— Абсолютно не хочется.
Она промолчала. Потом сказала негромко:
— Будет совсем не по-людски, если вы не повидаетесь.
Я думал о том же. Но совершенно не представлял, как это сделать. И, вдобавок, самую середку души вкрадчиво, но неотступно глодал ядовитый червячок: а можно ли ей доверять-то, господи боже мой? Хотя Беню, по всем его показаниям, «осенили» раньше, чем я собрался в Симбирск и проболтался об этом Стасе, но ведь и показания могли быть «наведены» извне, оставалась вероятность того, что покушение на патриарха вызвано моим внезапным желанием побеседовать с ним — ничтожная, да, но, казалось, я не имел права рисковать, совсем уж сбрасывая ее со счетов, слишком велика была ставка.
И все же я сбросил. Пусть лучше меня застрелят в Стокгольме. Жить с такими мыслями о женщине, которую любишь, которая ждет ребенка от тебя — это много хуже смерти. Собственно, это и есть смерть. Смерть души.
— Ты права, — ответил я.
— Давай знаешь, как сделаем? — бодро заговорила она. — Я сейчас ей позвоню и позову в гости. Она здесь уже бывала, так что, если твои бармалеи действительно следят за домом, они ничего не заподозрят. А сама, — она чуть пожала плечами, — куда-нибудь уйду на часок-другой. Так хорошо?

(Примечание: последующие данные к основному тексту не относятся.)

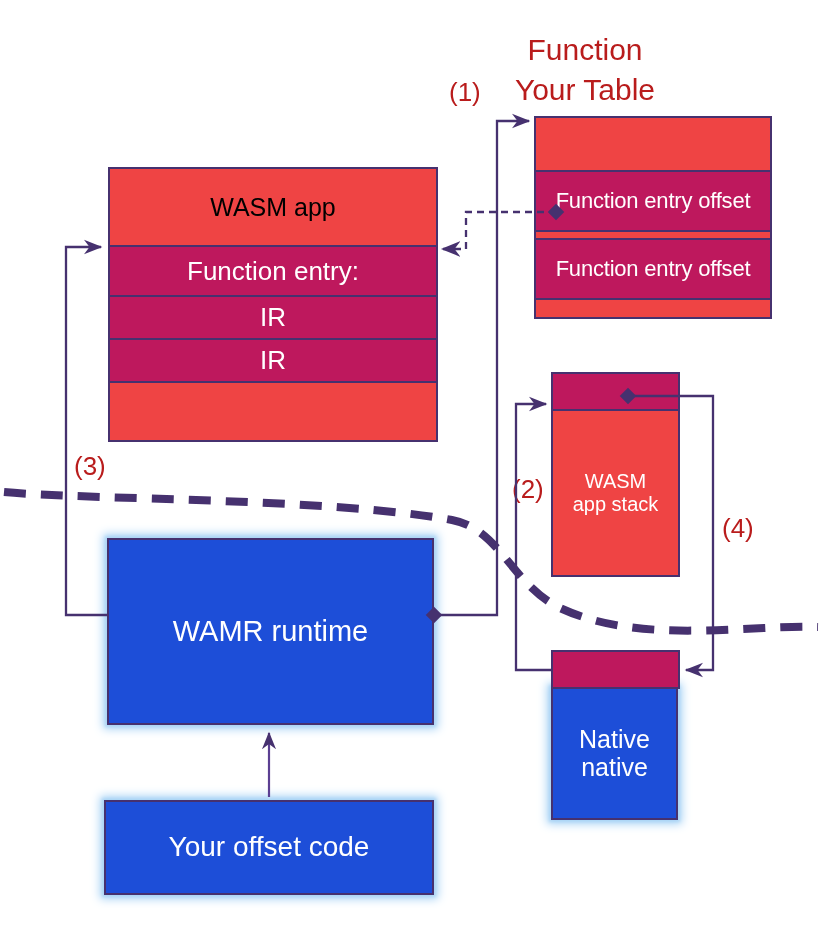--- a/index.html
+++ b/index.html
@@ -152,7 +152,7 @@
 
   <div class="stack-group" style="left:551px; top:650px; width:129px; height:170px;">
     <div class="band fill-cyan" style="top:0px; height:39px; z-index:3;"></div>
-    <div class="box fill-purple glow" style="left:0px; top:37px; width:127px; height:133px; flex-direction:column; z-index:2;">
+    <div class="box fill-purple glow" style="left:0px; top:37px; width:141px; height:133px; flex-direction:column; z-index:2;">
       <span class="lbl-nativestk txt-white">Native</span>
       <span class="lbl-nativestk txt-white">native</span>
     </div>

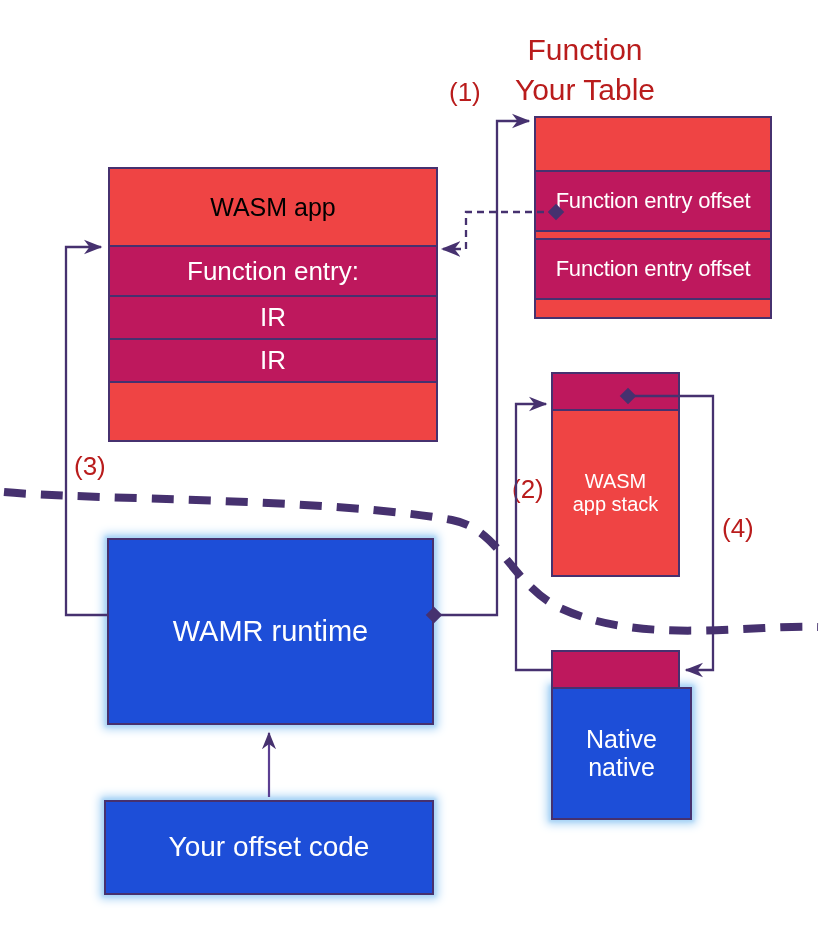--- a/index.html
+++ b/index.html
@@ -163,7 +163,7 @@
   </div>
 
   <div class="box fill-purple glow" style="left:104px; top:800px; width:330px; height:95px;">
-    <span class="lbl-native txt-white">Your offset code</span>
+    <span class="lbl-native txt-white">Your native code</span>
   </div>
 
   <svg class="svg-layer" viewBox="0 0 819 925">

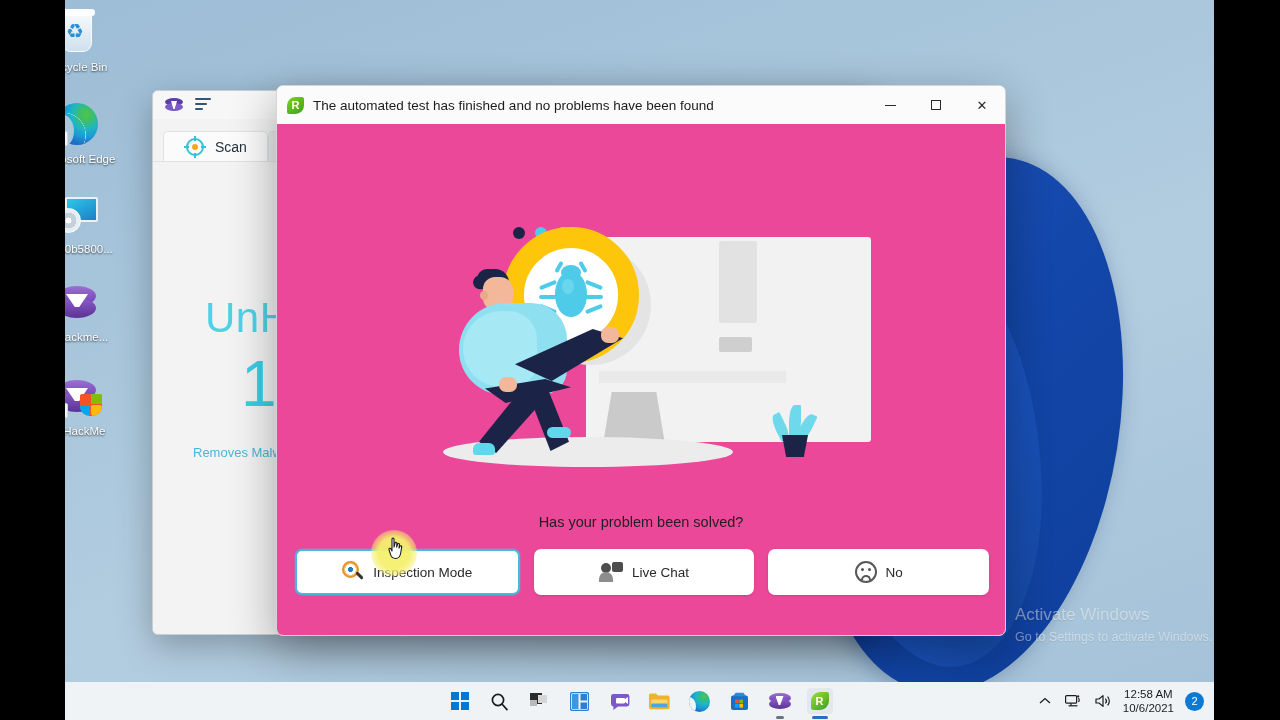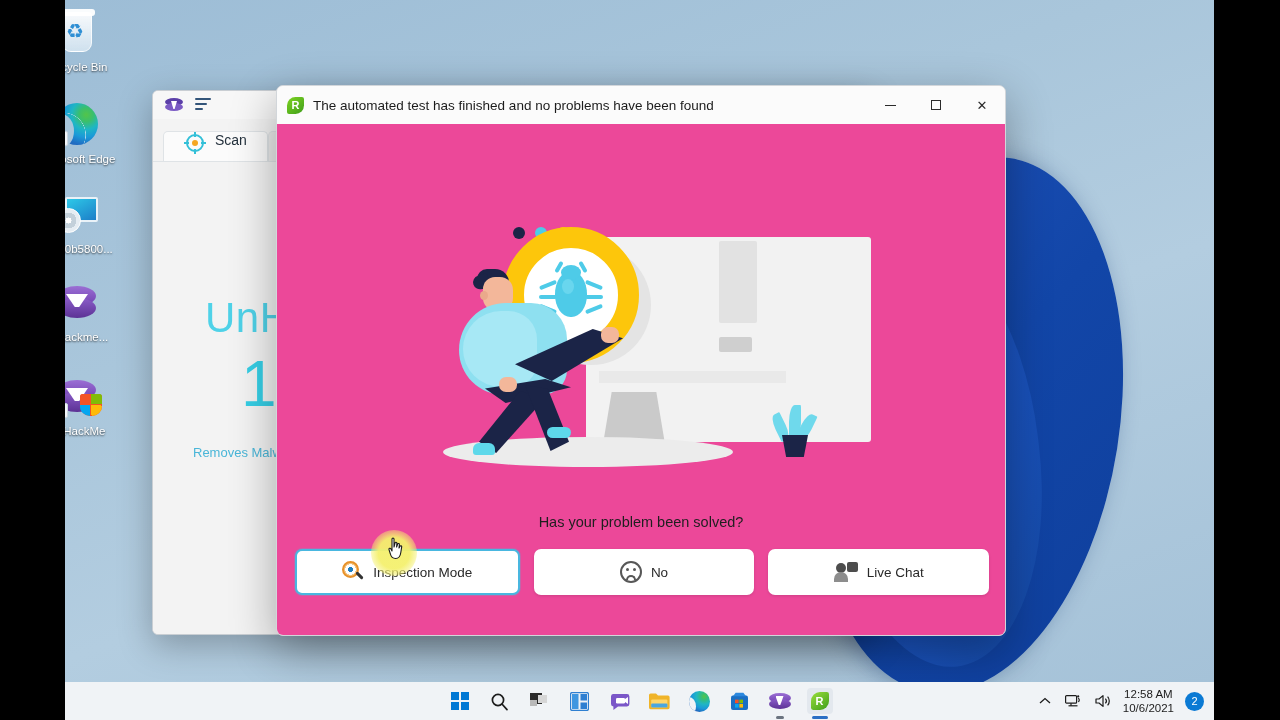--- a/index.html
+++ b/index.html
@@ -137,7 +137,7 @@
 
   #bgwin-tabs { display:flex; height: 42px; align-items:stretch; padding-left: 10px; background:#f3f3f3; }
   .bgtab {
-    display:flex; align-items:flex-start; gap:9px; padding: 0 20px;
+    display:flex; align-items:center; gap:9px; padding: 0 20px;
     background:#fbfbfb; border:1px solid #dfe3e6; border-bottom:none;
     border-radius: 5px 5px 0 0; font-size: 14px; color:#24313d;margin-top:12px;
   }

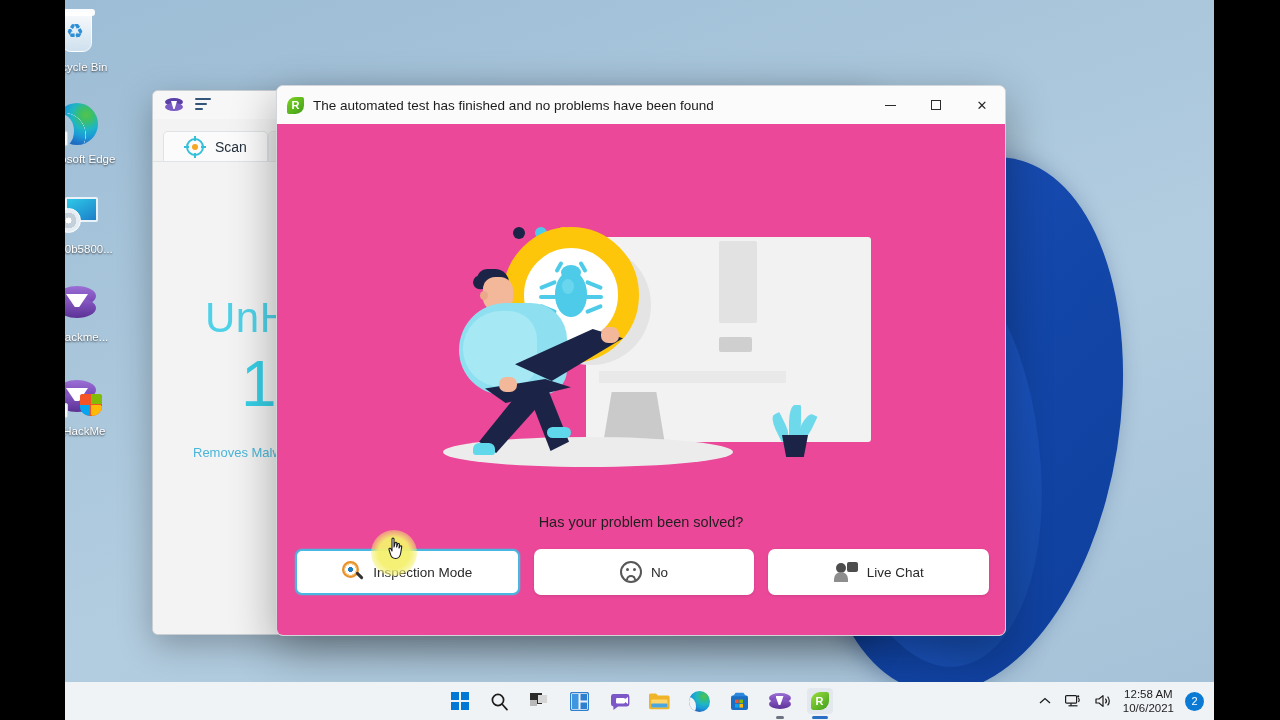--- a/index.html
+++ b/index.html
@@ -499,21 +499,21 @@
 
 
         <div class="abtn">
+          <div class="chat-ic">
+            <div class="hdd"></div>
+              <div class="bdd"></div>
+              <div class="bub"></div>
+          </div>
+          <span>Live Chat</span>
+        </div>
+
+        <div class="abtn">
           <div class="face-ic sad">
             <div class="ey l"></div>
               <div class="ey r"></div>
               <div class="mo"></div>
           </div>
           <span>No</span>
-        </div>
-
-        <div class="abtn">
-          <div class="chat-ic">
-            <div class="hdd"></div>
-              <div class="bdd"></div>
-              <div class="bub"></div>
-          </div>
-          <span>Live Chat</span>
         </div>
 
       </div>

И опять горло мне сдавил горячий влажный обруч. Уже я смотрел на не, как на икону, с восхищением и благоговением, и думал, что если хоть волос упадет с ее головы, или если на действительно решит уйти от меня — все, я умру.
— Это слишком, Лиза, — сказал я. — Я не могу… тебя так использовать.
— Господи, ну что ты глупости говоришь? При чем тут использовать? Я просто тебе помогаю, и нет мне занятия приятнее. Когда я тебе бинты меняла с нею вместе — разве это было использование? Ты страдал, а я, как могла, тебя лечила.
— Тогда в меня попала пуля.
Она вздохнула, а потом сказала задумчиво:
— Знаешь, это для меня тоже как пуля.
— Ты тоже страдаешь.
— Я страдаю, потому что тебе тяжело, а ты — потому что в тебя попали. Есть разница? И вообще, — решительно добавила она, тут же покраснев, — если бы я, например, в кого-нибудь влюбилась, ты что, вел бы себя иначе? Ты, палач, кровосос, кобель, мне бы не помог?
— Не знаю, — сказал я.
— Зато я знаю. Я тебя знаю лучше их всех, и даже лучше, чем ты сам. И знаешь, почему?
— Почему?
— Потому что я очень послушная. Ты со мной самый неискаженный.
Она подождала еще секунду, потом ободряюще улыбнулась и встала. Пошла в столовую, к телефону.